Records supplied:
BEGIN

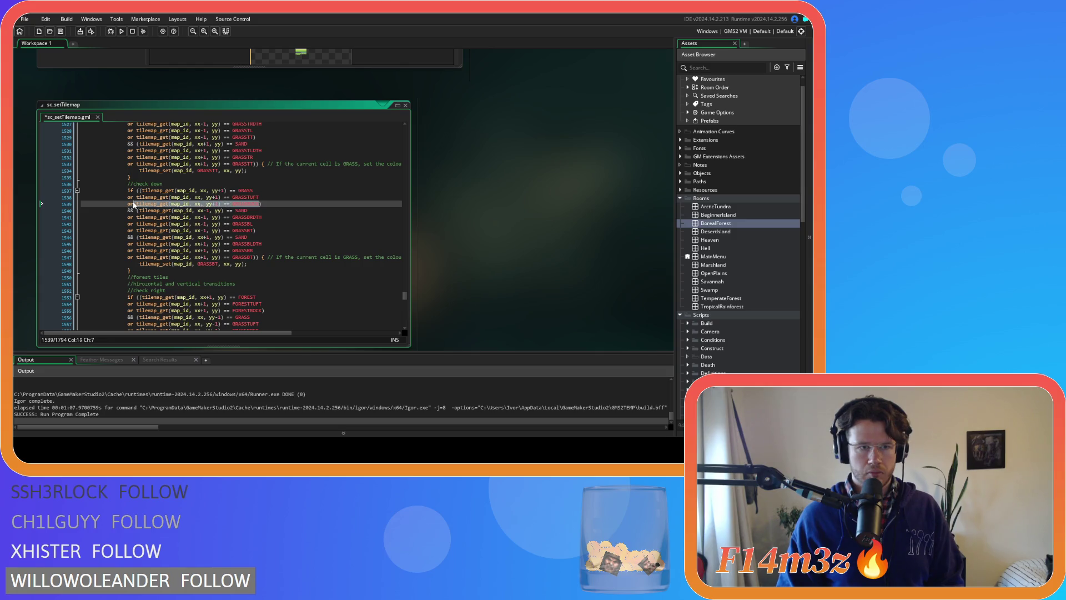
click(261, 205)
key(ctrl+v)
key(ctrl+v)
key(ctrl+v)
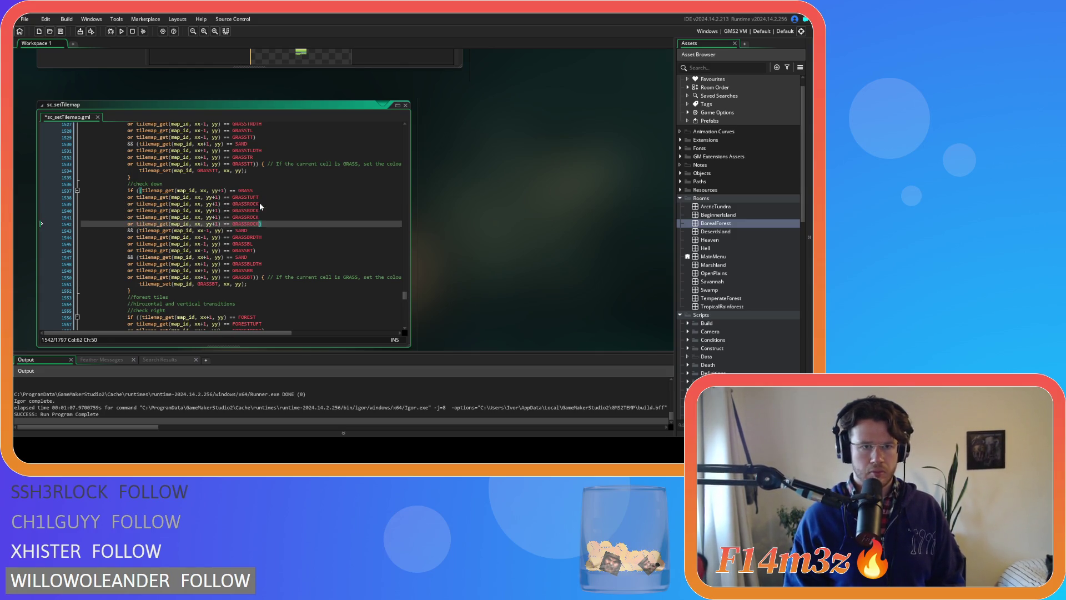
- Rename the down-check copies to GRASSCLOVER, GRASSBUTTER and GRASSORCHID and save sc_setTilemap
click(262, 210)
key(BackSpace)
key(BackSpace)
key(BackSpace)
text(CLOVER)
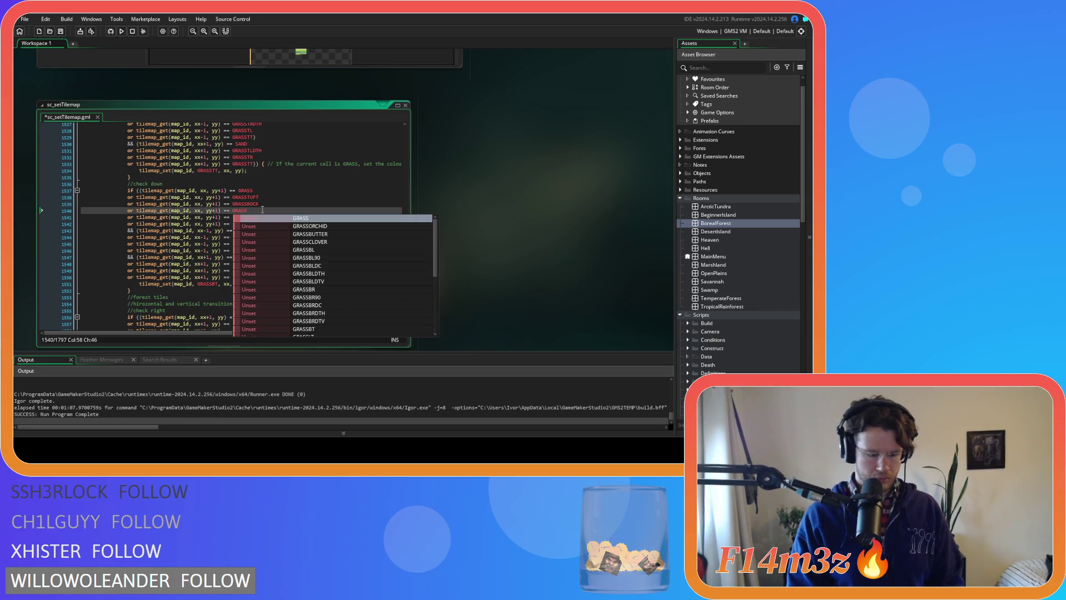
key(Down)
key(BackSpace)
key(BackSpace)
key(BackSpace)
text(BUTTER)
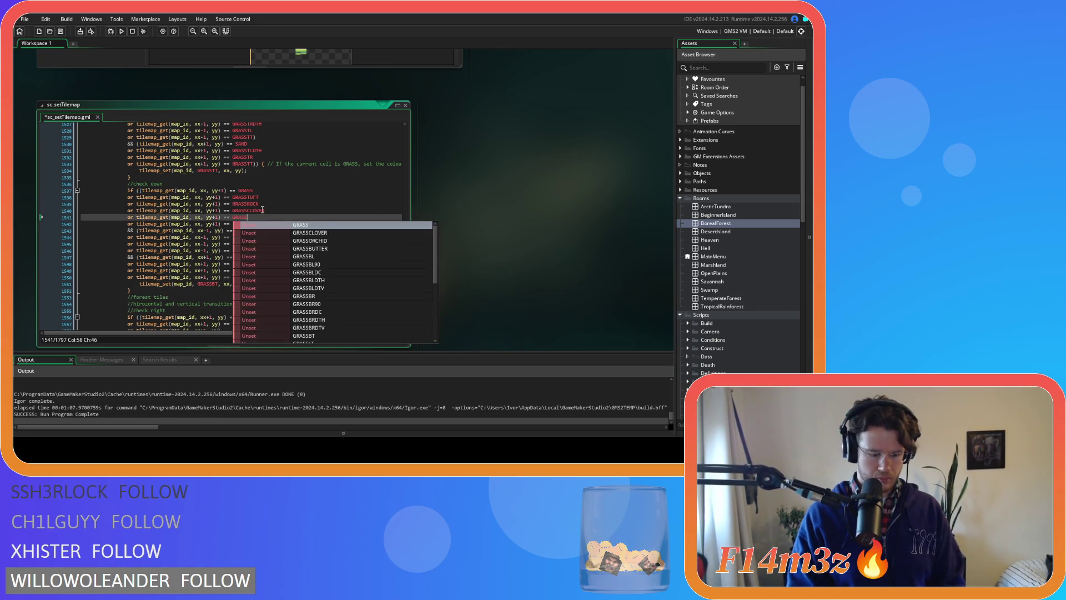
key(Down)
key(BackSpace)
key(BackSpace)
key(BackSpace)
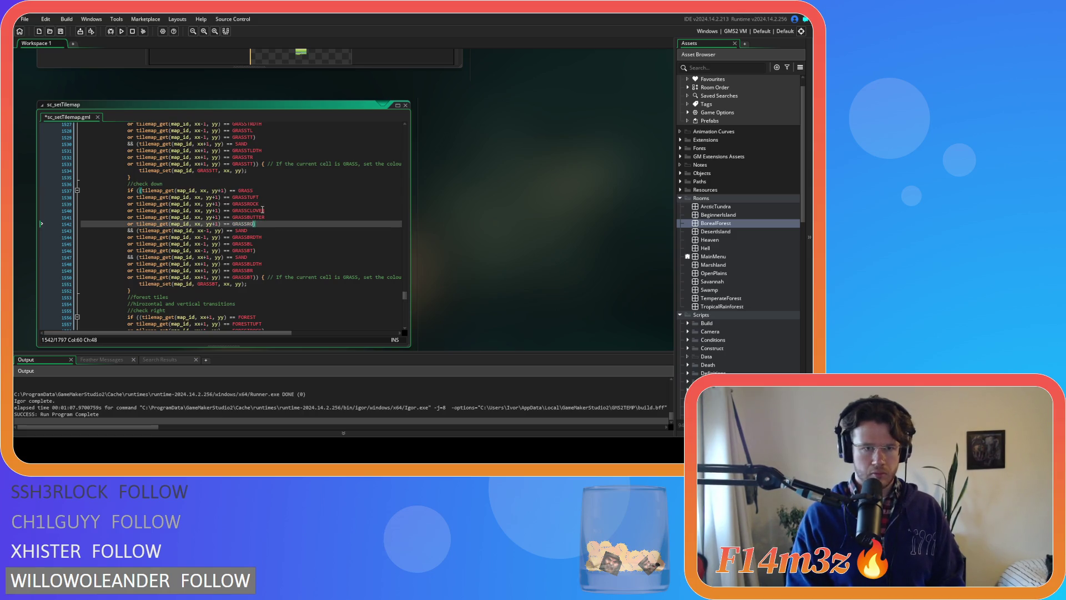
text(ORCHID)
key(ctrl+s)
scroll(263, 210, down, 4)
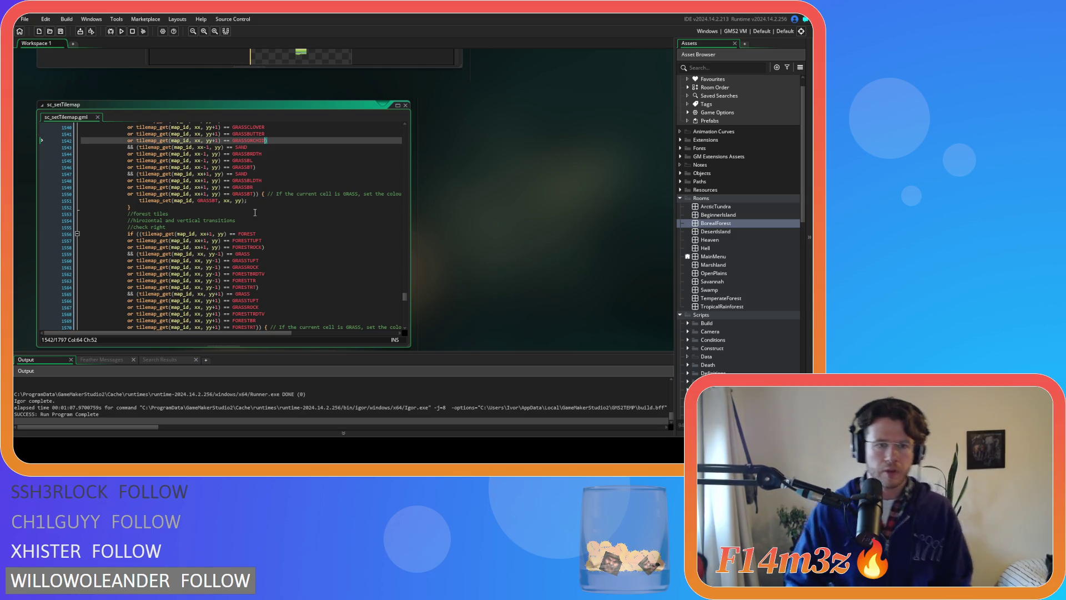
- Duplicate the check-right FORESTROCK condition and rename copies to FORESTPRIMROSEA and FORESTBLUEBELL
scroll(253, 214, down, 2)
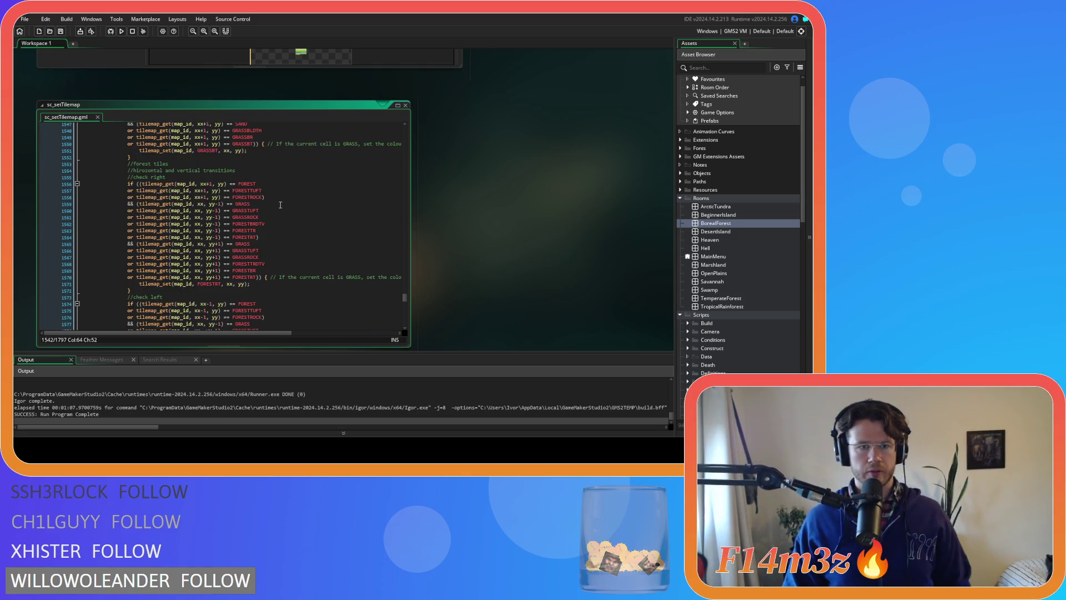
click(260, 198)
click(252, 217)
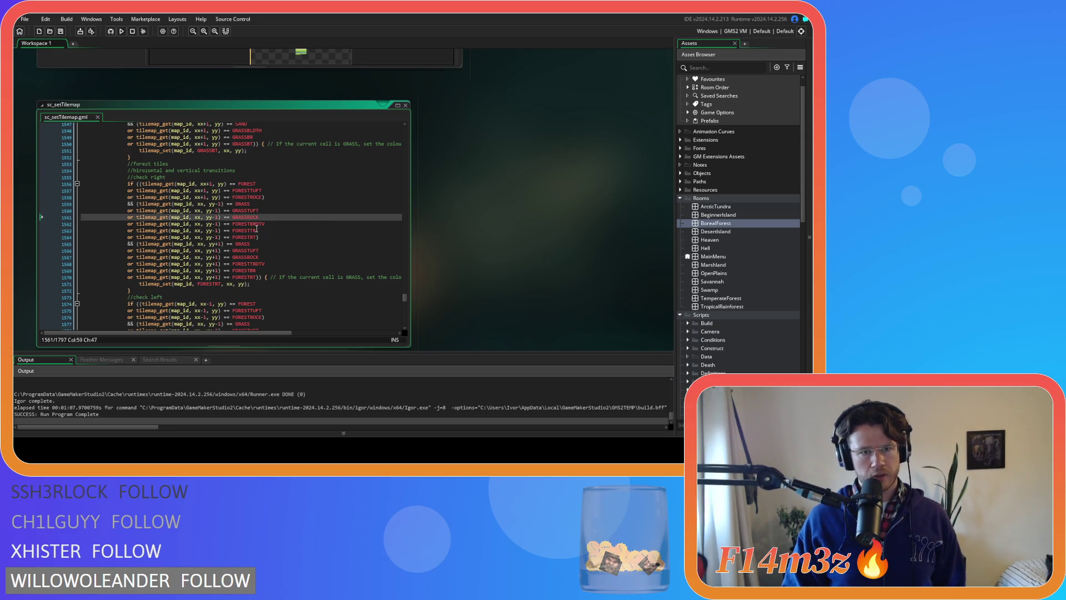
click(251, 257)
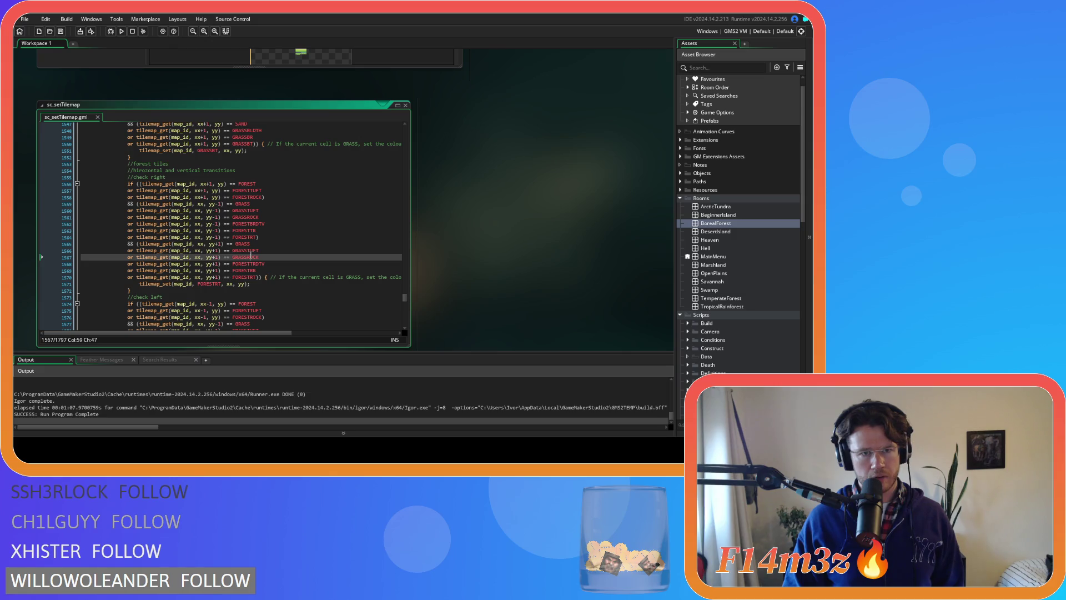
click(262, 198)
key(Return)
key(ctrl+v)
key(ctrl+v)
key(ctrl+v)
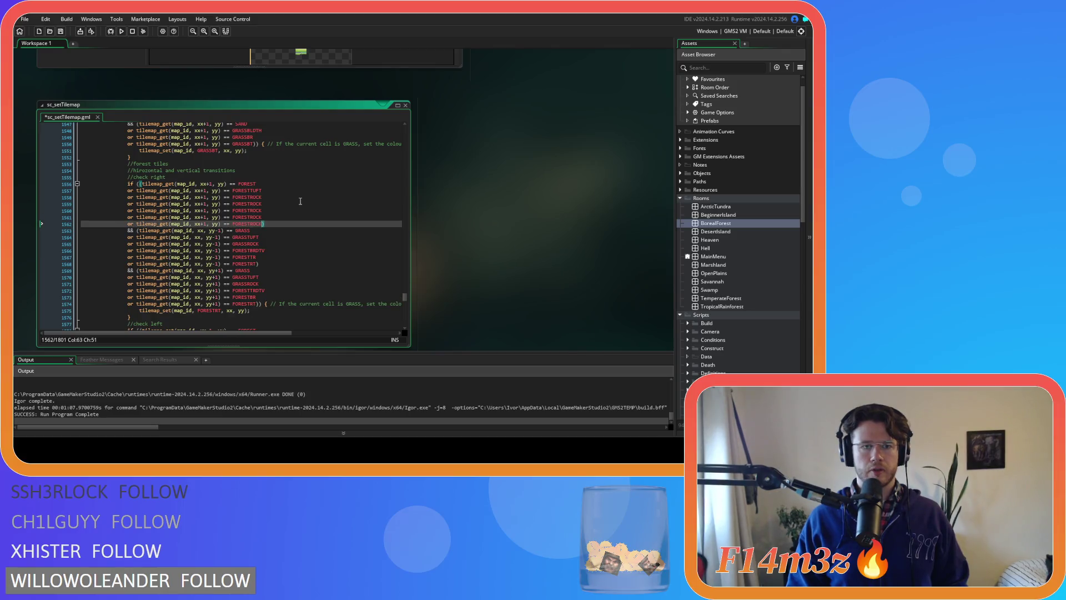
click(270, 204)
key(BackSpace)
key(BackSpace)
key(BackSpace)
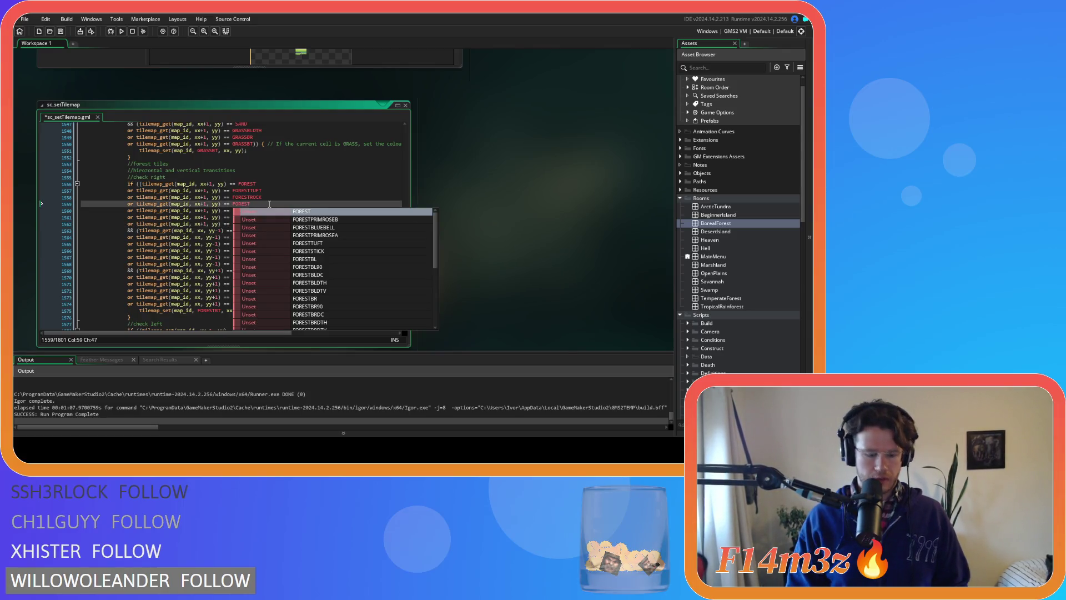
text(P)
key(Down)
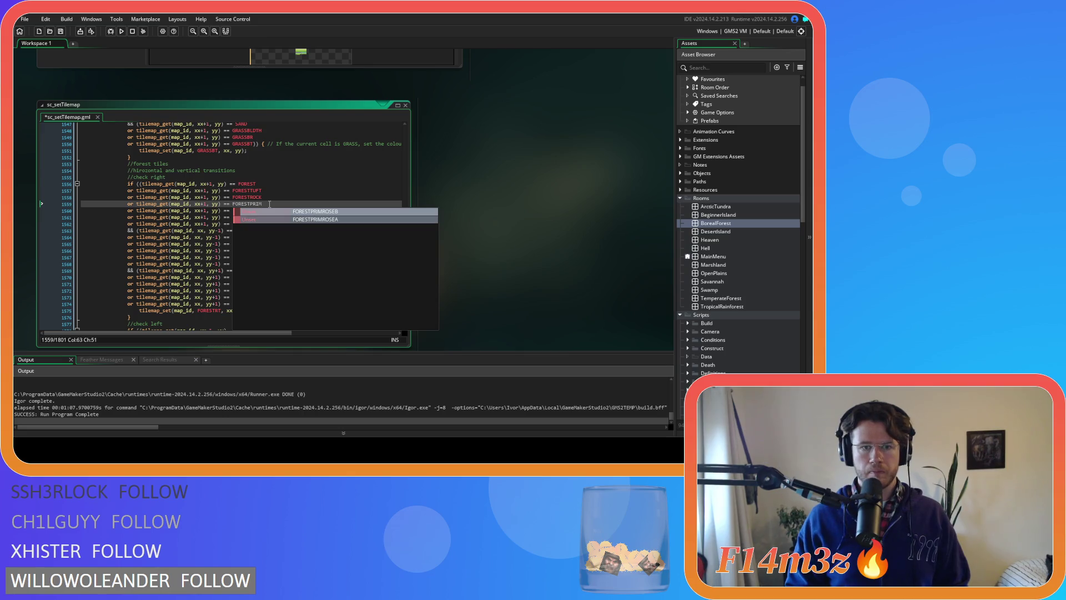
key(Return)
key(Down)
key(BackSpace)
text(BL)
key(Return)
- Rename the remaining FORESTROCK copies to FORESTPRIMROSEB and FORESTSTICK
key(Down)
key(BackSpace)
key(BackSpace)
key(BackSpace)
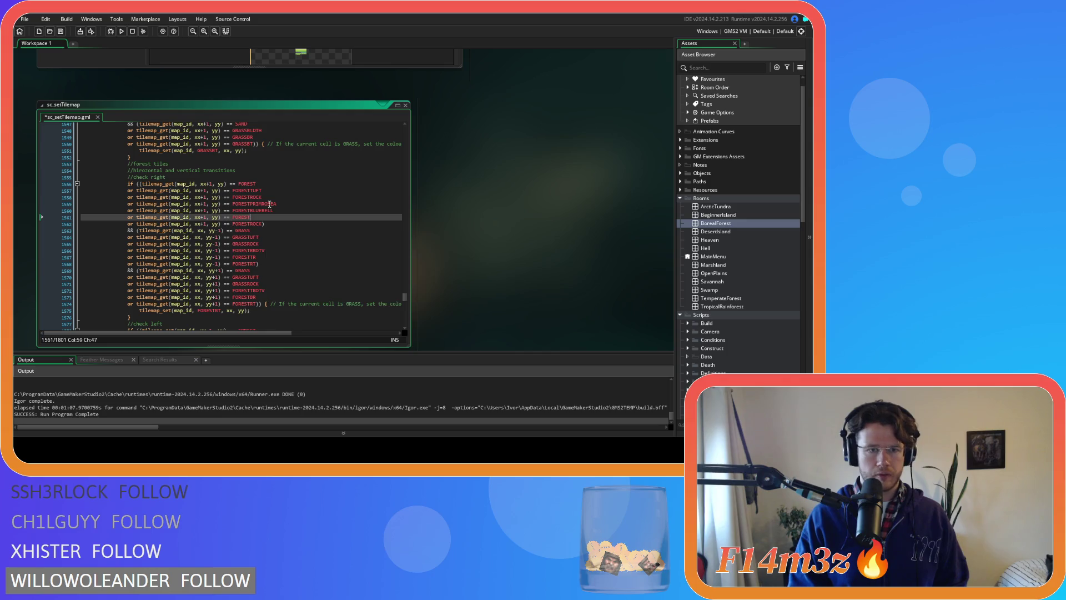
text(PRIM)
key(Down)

END

The task: Verbatim reproduction of every entry is needed, with the images left out.

Output of the task:
click(261, 205)
key(ctrl+v)
key(ctrl+v)
key(ctrl+v)
- Rename the down-check copies to GRASSCLOVER, GRASSBUTTER and GRASSORCHID and save sc_setTilemap
click(262, 210)
key(BackSpace)
key(BackSpace)
key(BackSpace)
text(CLOVER)
key(Down)
key(BackSpace)
key(BackSpace)
key(BackSpace)
text(BUTTER)
key(Down)
key(BackSpace)
key(BackSpace)
key(BackSpace)
text(ORCHID)
key(ctrl+s)
scroll(263, 210, down, 4)
- Duplicate the check-right FORESTROCK condition and rename copies to FORESTPRIMROSEA and FORESTBLUEBELL
scroll(253, 214, down, 2)
click(260, 198)
click(252, 217)
click(251, 257)
click(262, 198)
key(Return)
key(ctrl+v)
key(ctrl+v)
key(ctrl+v)
click(270, 204)
key(BackSpace)
key(BackSpace)
key(BackSpace)
text(P)
key(Down)
key(Return)
key(Down)
key(BackSpace)
text(BL)
key(Return)
- Rename the remaining FORESTROCK copies to FORESTPRIMROSEB and FORESTSTICK
key(Down)
key(BackSpace)
key(BackSpace)
key(BackSpace)
text(PRIM)
key(Down)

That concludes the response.